Der Film zur Damenbinde: Neu im Kino: "Camilla" mit Jessica Tandy und Bridget Fonda

Sie sind ein schönes Paar: die alte Violinistin und Dame von Welt und die junge, von Selbstzweifeln geplagte Musikerin. Jessica Tandy und Bridget Fonda sehen zusammen immer gut aus: beide eigenwillig, stark und schön, aber abendfüllend ist diese weibliche Idylle nicht gerade. Schon bei ihrem ersten Schwätzchen sagt Bridget zu Jessica: „Ich möchte so sein wie Sie“, und das war es dann im Grunde auch schon.

Für den Rest des Filmes begeben sich die beiden verwandten Seelen auf Reisen, erleben ein paar neckische Abenteuer, aber bei all dem entwickelt sich nichts mehr: Bridget himmelt Jessica an und Jessica erzählt von den guten alten Zeiten. Die eine liebt Brahms und die andere Countrymusik, und so findet sich in jedem, aber wirklich in jedem Haus, in das die beiden einkehren, ein Musikzimmer, meist mit großem Piano, und dort musizieren die beiden sich und dem staunenden Publikum dann etwas vor.

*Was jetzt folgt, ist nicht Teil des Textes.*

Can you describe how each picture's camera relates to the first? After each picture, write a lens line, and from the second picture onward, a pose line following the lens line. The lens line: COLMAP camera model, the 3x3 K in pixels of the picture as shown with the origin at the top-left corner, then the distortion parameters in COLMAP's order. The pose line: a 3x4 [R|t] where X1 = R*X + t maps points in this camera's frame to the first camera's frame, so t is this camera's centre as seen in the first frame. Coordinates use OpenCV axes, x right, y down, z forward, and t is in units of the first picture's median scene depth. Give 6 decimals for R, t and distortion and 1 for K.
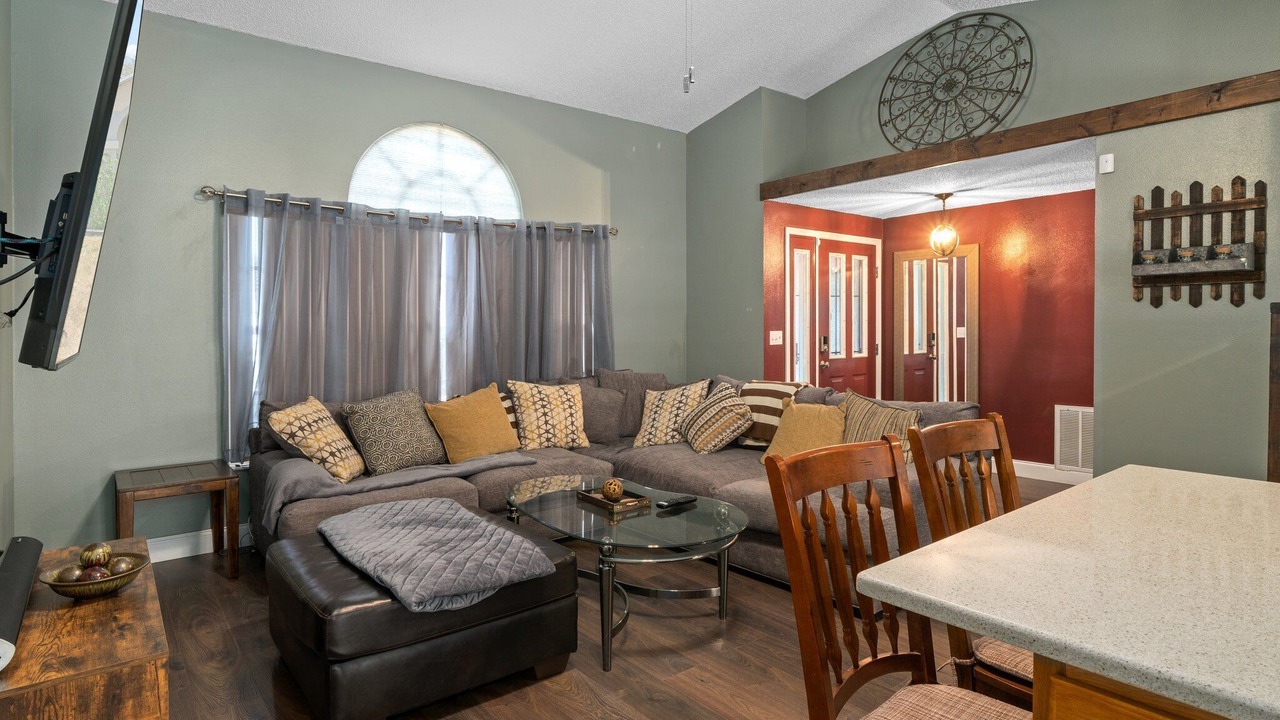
lens RADIAL K [[687.7, 0, 625.7], [0, 687.7, 333.3], [0, 0, 1]] dist [-0.003738, -0.000034]
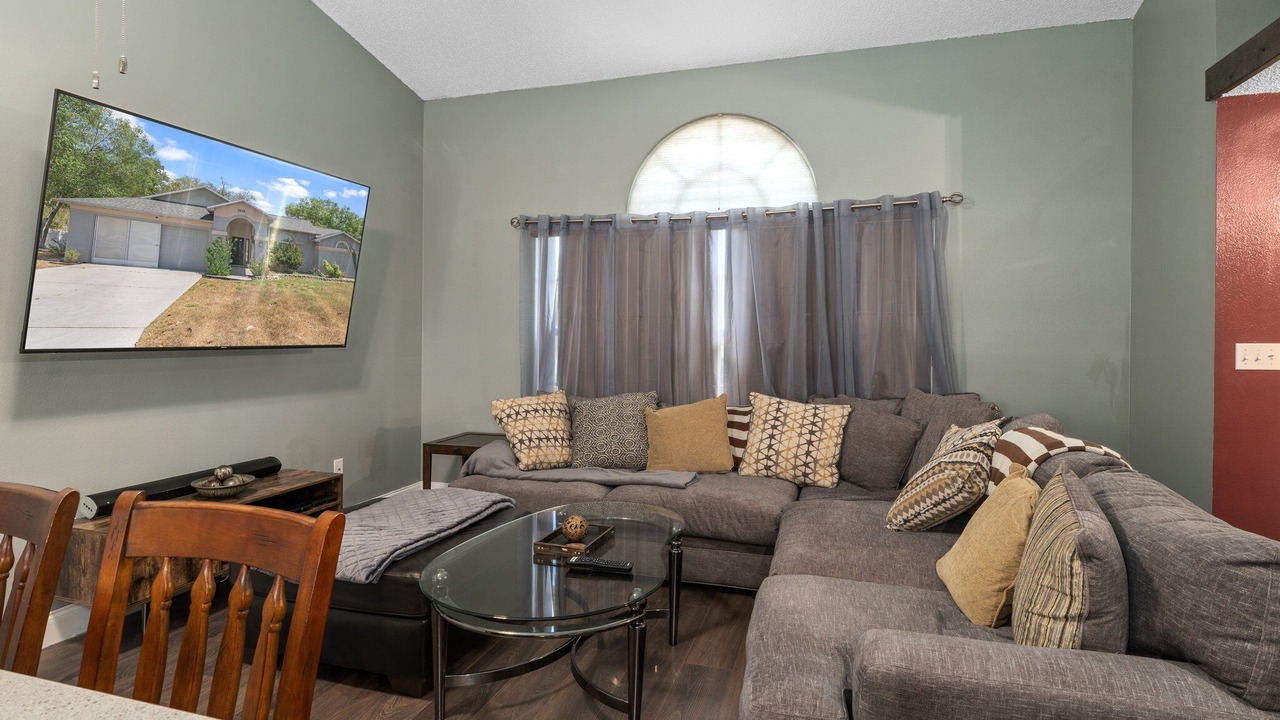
lens RADIAL K [[687.7, 0, 638.1], [0, 687.7, 329.9], [0, 0, 1]] dist [-0.003738, -0.000034]
pose [[0.561281, 0.008416, -0.827583, 0.470478], [-0.014180, 0.999899, 0.000551, -0.008993], [0.827504, 0.011426, 0.561344, 0.394931]]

Dabei merkt man vor allem, daß Bridget Fonda nur eine ziemlich dünne Stimme hat und daß die Regisseurin Deepa Metha es nicht einmal für nötig hielt, Jessica Tandy zu zeigen, wie man einen Geigenbogen hält. Aber diese Szenen sind offensichtlich so konzipiert, daß bei ihnen das Publikum vor Rührung zerfließen soll. Die große, reine Kunst wird immer wieder bemüht – beide Frauen sind wahre, große Künsterinnen, denen die Welt gefälligst zu Füße liegen sollte – das ist alles furchtbar selbstgefällig und so toll ist die Musik, die in diesem Film so vor sich hinplätschert, nun auch wieder nicht.

Immerhin blamieren sich Fonda und Tandy mit diesem Film nicht – beide spielen ihre Rollen souverän und man merkt, daß die beiden Frauen sich wirklich mögen. Aber Jessica Tandy starb im letzten Jahr und man hätte ihr eine bessere letzten Rolle gewünscht als diesen Neuaufguß ihrer Leistungen in „Miss Daisy und ihr Chauffeur“ und „Grüne Tomaten“.

Alles an diesem Film wirkt extrem sanft und hygienisch: Jedes Bild ist wie mit einem Weichzeicher aufgenommen und selbst die zuerst so unsensiblen Männer sind am Schluß bekehrt und reif für eine Selbsterfahrungsgruppe. Es fügt sich also bestens, daß dieser Film genauso heißt wie eine Damenbinde.